BL: You're not going to make it so complicated that they can't handle it. I think with that style, if they can't adapt to it, then they haven't really got the mental capabilities to survive in the National Football League for 8, 10, 12, 15 years. You've got to be able to learn it. A coach has got to know when he's overloaded a player's mental comprehension. Some players can go only go so far and then they're shut off. It's no different than Kordell Stewart. They tried to work with him and everything and gave him too much. I've had players tell me he's one of the dumbest players they've ever worked with, and not just one or two players but many, many players. That's where your coaching comes in. Don't give them too much. Don't make them think too much. That's why I believe that with football players it's 65 percent coaching. I'll go to my grave on that one and I don't care what position it is. Coaches have got to know when they're overloading somebody, no matter what position. With quarterback and the Wildcat position as well, your mental capabilities have to be obviously a lot stronger than if you were a defensive linemen like myself, or to a degree an offensive lineman.

VU: What are your expectations for Kenechi Udeze this year coming back from leukemia? Would anything that he could do be a bonus, or do you expect that he could get back to the form that he was at before he was diagnosed?

BL: When you're away from the league for a couple years, it's going to take time to get it back. Not as slow as a rookie or anything, but he's going to be big-time rusty. I imagine it will take him all of training camp, but I think he'll improve every game as the season progresses. I would definitely say you'll get something out of him. That's a sure positive, but he will be rusty and you've got to get those hits in. The thing with Kenechi, if he's healthy and strong, you play the hell out of him in the preseason. You play him. You don't let him just do scrimmaging and the walk-throughs in Mankato because that's never full speed. Going from practice to even your first preseason game, my God is that fast. Talk to any rookie and they'll tell you about the first five to 10 games and what a jump in levels it is from the best in college to pros. I think they know it's going to be quicker, but they don't realize to what degree it's going to jump.

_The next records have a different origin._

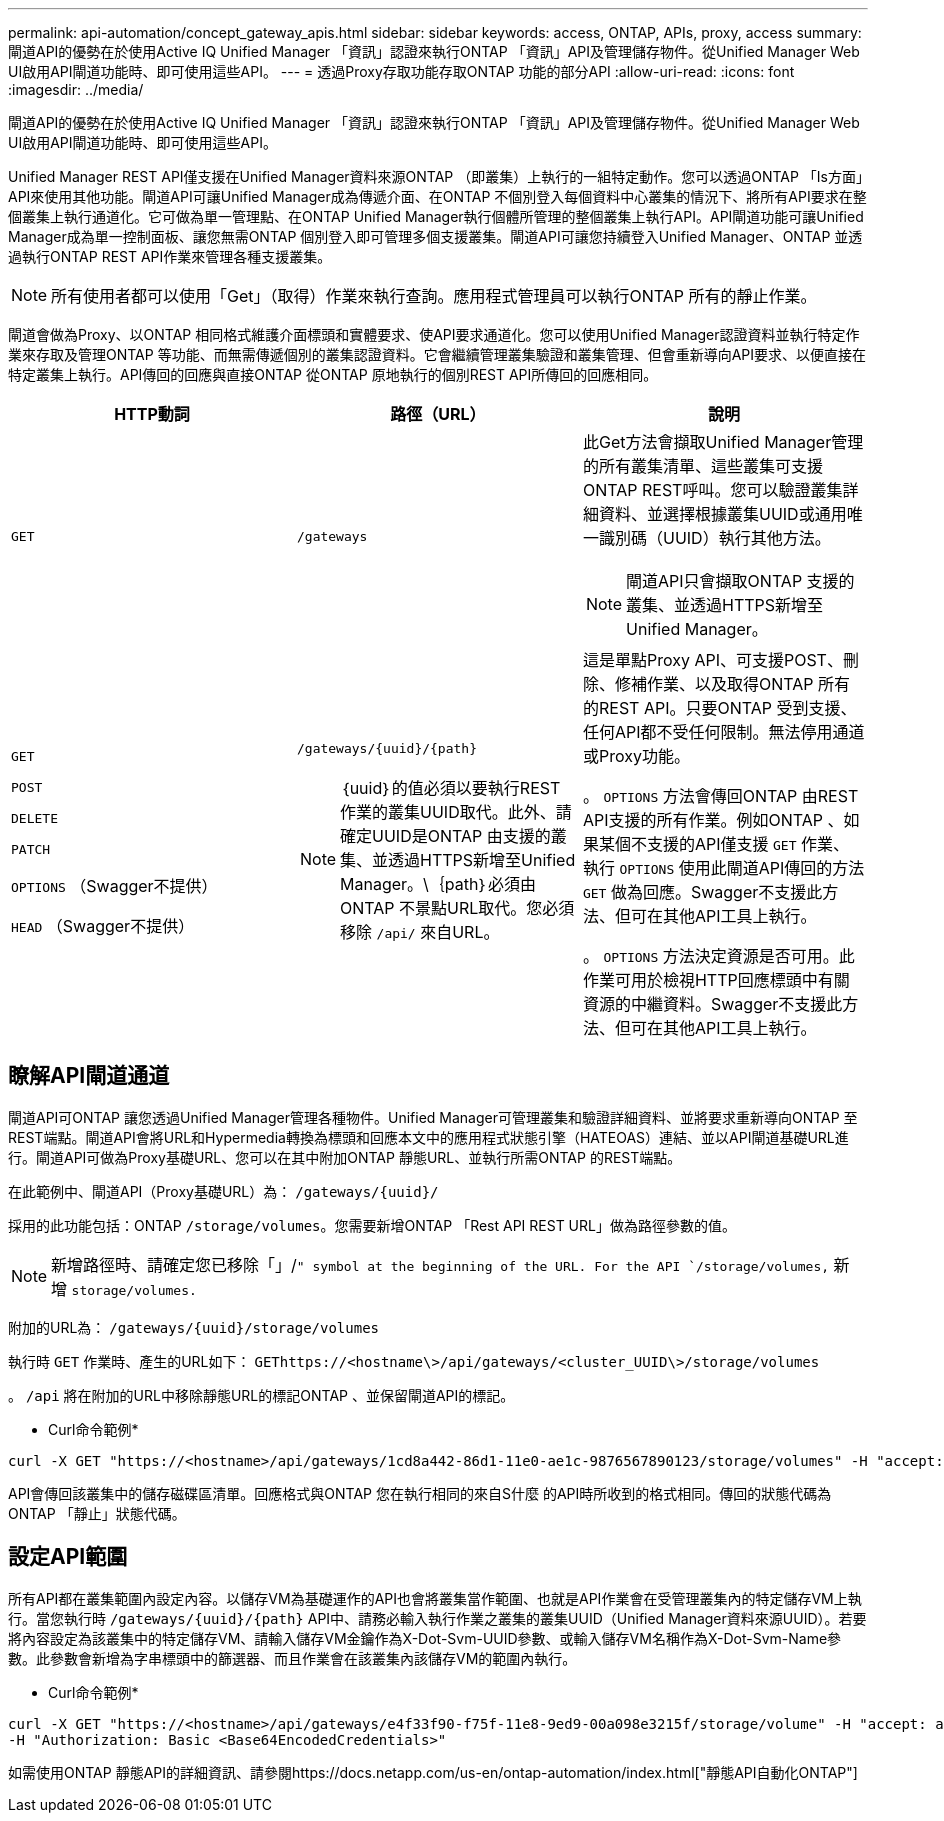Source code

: ---
permalink: api-automation/concept_gateway_apis.html 
sidebar: sidebar 
keywords: access, ONTAP, APIs, proxy, access 
summary: 閘道API的優勢在於使用Active IQ Unified Manager 「資訊」認證來執行ONTAP 「資訊」API及管理儲存物件。從Unified Manager Web UI啟用API閘道功能時、即可使用這些API。 
---
= 透過Proxy存取功能存取ONTAP 功能的部分API
:allow-uri-read: 
:icons: font
:imagesdir: ../media/


[role="lead"]
閘道API的優勢在於使用Active IQ Unified Manager 「資訊」認證來執行ONTAP 「資訊」API及管理儲存物件。從Unified Manager Web UI啟用API閘道功能時、即可使用這些API。

Unified Manager REST API僅支援在Unified Manager資料來源ONTAP （即叢集）上執行的一組特定動作。您可以透過ONTAP 「Is方面」API來使用其他功能。閘道API可讓Unified Manager成為傳遞介面、在ONTAP 不個別登入每個資料中心叢集的情況下、將所有API要求在整個叢集上執行通道化。它可做為單一管理點、在ONTAP Unified Manager執行個體所管理的整個叢集上執行API。API閘道功能可讓Unified Manager成為單一控制面板、讓您無需ONTAP 個別登入即可管理多個支援叢集。閘道API可讓您持續登入Unified Manager、ONTAP 並透過執行ONTAP REST API作業來管理各種支援叢集。

[NOTE]
====
所有使用者都可以使用「Get」（取得）作業來執行查詢。應用程式管理員可以執行ONTAP 所有的靜止作業。

====
閘道會做為Proxy、以ONTAP 相同格式維護介面標頭和實體要求、使API要求通道化。您可以使用Unified Manager認證資料並執行特定作業來存取及管理ONTAP 等功能、而無需傳遞個別的叢集認證資料。它會繼續管理叢集驗證和叢集管理、但會重新導向API要求、以便直接在特定叢集上執行。API傳回的回應與直接ONTAP 從ONTAP 原地執行的個別REST API所傳回的回應相同。

[cols="3*"]
|===
| HTTP動詞 | 路徑（URL） | 說明 


 a| 
`GET`
 a| 
`/gateways`
 a| 
此Get方法會擷取Unified Manager管理的所有叢集清單、這些叢集可支援ONTAP REST呼叫。您可以驗證叢集詳細資料、並選擇根據叢集UUID或通用唯一識別碼（UUID）執行其他方法。

[NOTE]
====
閘道API只會擷取ONTAP 支援的叢集、並透過HTTPS新增至Unified Manager。

====


 a| 
`GET`

`POST`

`DELETE`

`PATCH`

`OPTIONS` （Swagger不提供）

`HEAD` （Swagger不提供）
 a| 
`/gateways/\{uuid}/\{path}`

[NOTE]
====
｛uuid｝的值必須以要執行REST作業的叢集UUID取代。此外、請確定UUID是ONTAP 由支援的叢集、並透過HTTPS新增至Unified Manager。\｛path｝必須由ONTAP 不景點URL取代。您必須移除 `/api/` 來自URL。

==== a| 
這是單點Proxy API、可支援POST、刪除、修補作業、以及取得ONTAP 所有的REST API。只要ONTAP 受到支援、任何API都不受任何限制。無法停用通道或Proxy功能。

。 `OPTIONS` 方法會傳回ONTAP 由REST API支援的所有作業。例如ONTAP 、如果某個不支援的API僅支援 `GET` 作業、執行 `OPTIONS` 使用此閘道API傳回的方法 `GET` 做為回應。Swagger不支援此方法、但可在其他API工具上執行。

。 `OPTIONS` 方法決定資源是否可用。此作業可用於檢視HTTP回應標頭中有關資源的中繼資料。Swagger不支援此方法、但可在其他API工具上執行。

|===


== 瞭解API閘道通道

閘道API可ONTAP 讓您透過Unified Manager管理各種物件。Unified Manager可管理叢集和驗證詳細資料、並將要求重新導向ONTAP 至REST端點。閘道API會將URL和Hypermedia轉換為標頭和回應本文中的應用程式狀態引擎（HATEOAS）連結、並以API閘道基礎URL進行。閘道API可做為Proxy基礎URL、您可以在其中附加ONTAP 靜態URL、並執行所需ONTAP 的REST端點。

在此範例中、閘道API（Proxy基礎URL）為： `+/gateways/{uuid}/+`

採用的此功能包括：ONTAP `/storage/volumes`。您需要新增ONTAP 「Rest API REST URL」做為路徑參數的值。

[NOTE]
====
新增路徑時、請確定您已移除「」/`" symbol at the beginning of the URL. For the API `/storage/volumes,` 新增 `storage/volumes.`

====
附加的URL為： `+/gateways/{uuid}/storage/volumes+`

執行時 `GET` 作業時、產生的URL如下： `GEThttps://<hostname\>/api/gateways/<cluster_UUID\>/storage/volumes`

。 `/api` 將在附加的URL中移除靜態URL的標記ONTAP 、並保留閘道API的標記。

* Curl命令範例*

[listing]
----
curl -X GET "https://<hostname>/api/gateways/1cd8a442-86d1-11e0-ae1c-9876567890123/storage/volumes" -H "accept: application/hal+json" -H "Authorization: Basic <Base64EncodedCredentials>"
----
API會傳回該叢集中的儲存磁碟區清單。回應格式與ONTAP 您在執行相同的來自S什麼 的API時所收到的格式相同。傳回的狀態代碼為ONTAP 「靜止」狀態代碼。



== 設定API範圍

所有API都在叢集範圍內設定內容。以儲存VM為基礎運作的API也會將叢集當作範圍、也就是API作業會在受管理叢集內的特定儲存VM上執行。當您執行時 `/gateways/\{uuid}/\{path}` API中、請務必輸入執行作業之叢集的叢集UUID（Unified Manager資料來源UUID）。若要將內容設定為該叢集中的特定儲存VM、請輸入儲存VM金鑰作為X-Dot-Svm-UUID參數、或輸入儲存VM名稱作為X-Dot-Svm-Name參數。此參數會新增為字串標頭中的篩選器、而且作業會在該叢集內該儲存VM的範圍內執行。

* Curl命令範例*

[listing]
----
curl -X GET "https://<hostname>/api/gateways/e4f33f90-f75f-11e8-9ed9-00a098e3215f/storage/volume" -H "accept: application/hal+json" -H "X-Dot-SVM-UUID: d9c33ec0-5b61-11e9-8760-00a098e3215f"
-H "Authorization: Basic <Base64EncodedCredentials>"
----
如需使用ONTAP 靜態API的詳細資訊、請參閱https://docs.netapp.com/us-en/ontap-automation/index.html["靜態API自動化ONTAP"]

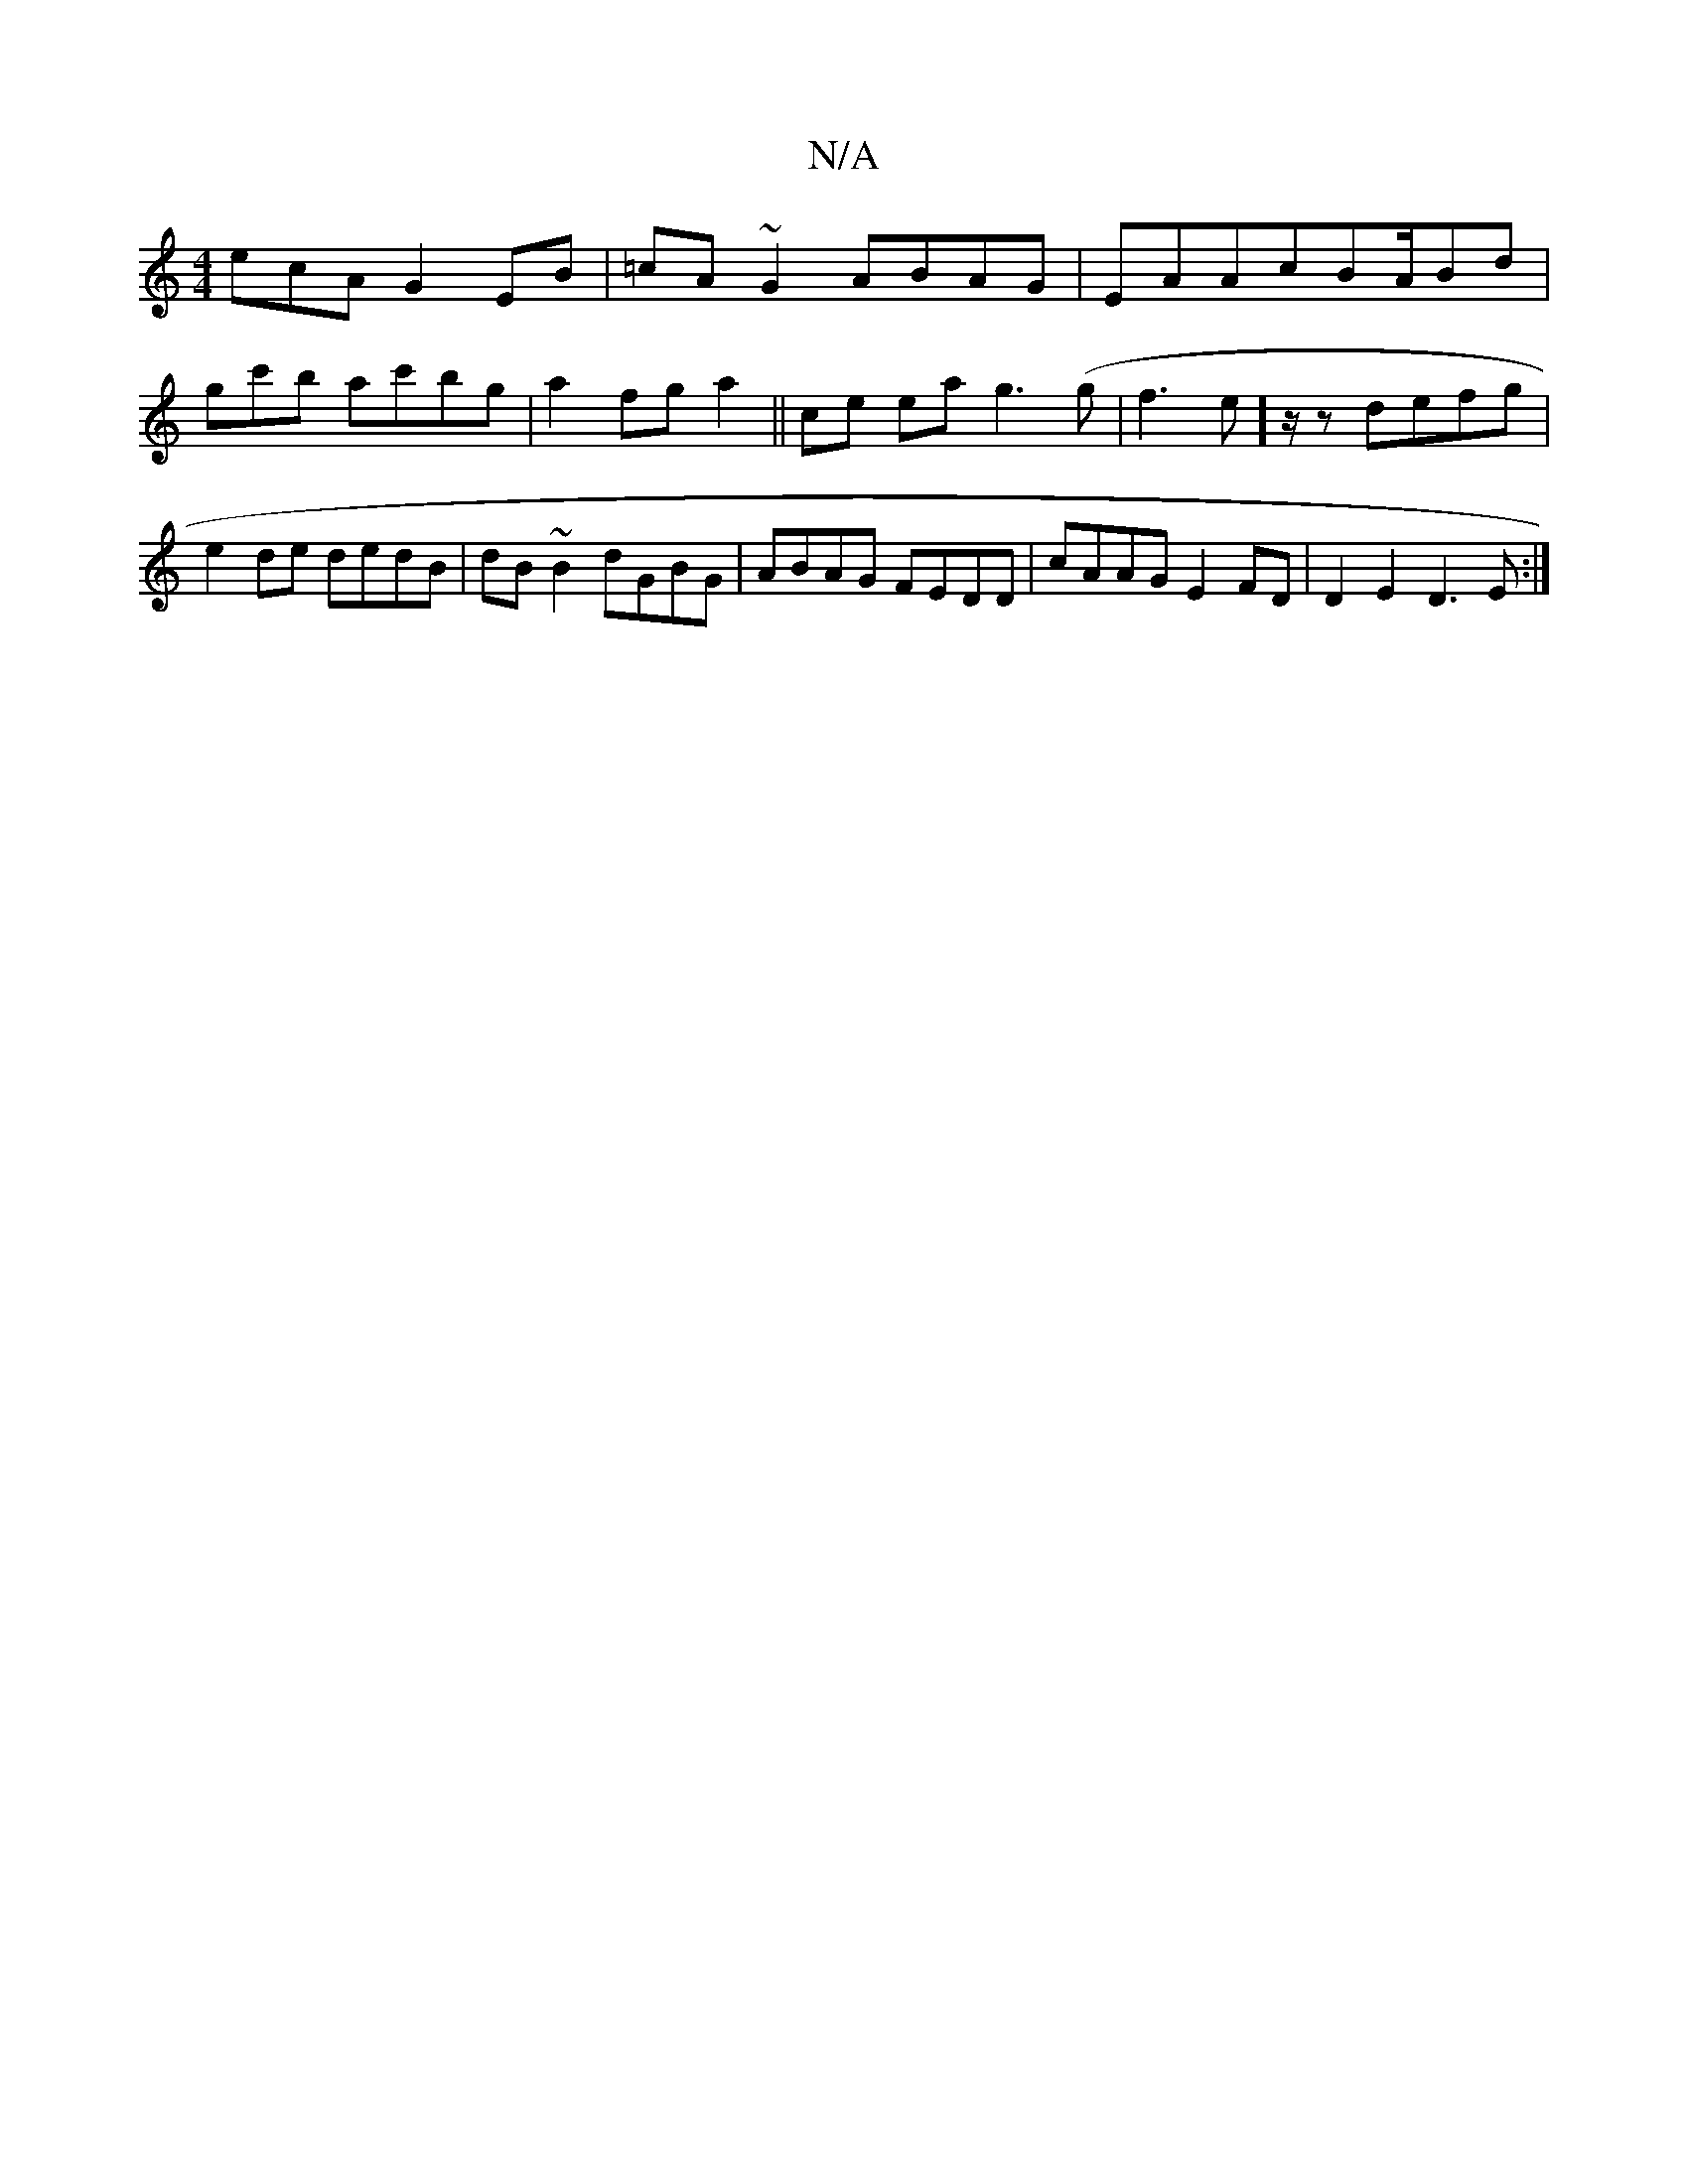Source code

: X:1
T:N/A
M:4/4
R:N/A
K:Cmajor
ecA G2 EB|=cA~G2 ABAG|EAAcBA/Bd|gc'b ac'bg|a2 fg a2||ce ea g3(g|f3e] z/2z defg|e2de dedB|dB~B2 dGBG|ABAG FEDD|cAAG E2FD|D2E2 D3E:|

|: E3 D F2 |DE FB|B2BA|EFBd ecBc|d2Ad _edfd|1 edgc dBGA|Bee2 dcA=B|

VU: Speaking of time away from football and trying to come back, I wanted to get your impressions of Michael Vick and if you think anybody in the league will take a chance on potentially signing him whenever he might be available.

BL: I wouldn't touch him with an 8,000-foot pole. Anybody that touches him is crazy. Number one, he's like Kordel Stewart. The people that know football and know that quarterback position say he is not that great of a quarterback. Of course, he's also been away for a long time. Sure, he's a good athlete; you can bring him along there. But to give him a second chance, he lied so many times during that case that he's had more than second chances. If you bring a guy like that in after what he's done and what the fans have to endure, from demonstrations and everything, you're not being fair to your season ticket holders and your fans.

Bob Lurtsema registered 57 regular-season sacks and three in the playoffs during his 12-year career as a defensive lineman in the NFL, playing with the Baltimore Colts, New York Giants, Minnesota Vikings and Seattle Seahawks, and was the longtime publisher of Viking Update. He joins for a weekly Q & A session, and his monthly column appears in the magazine.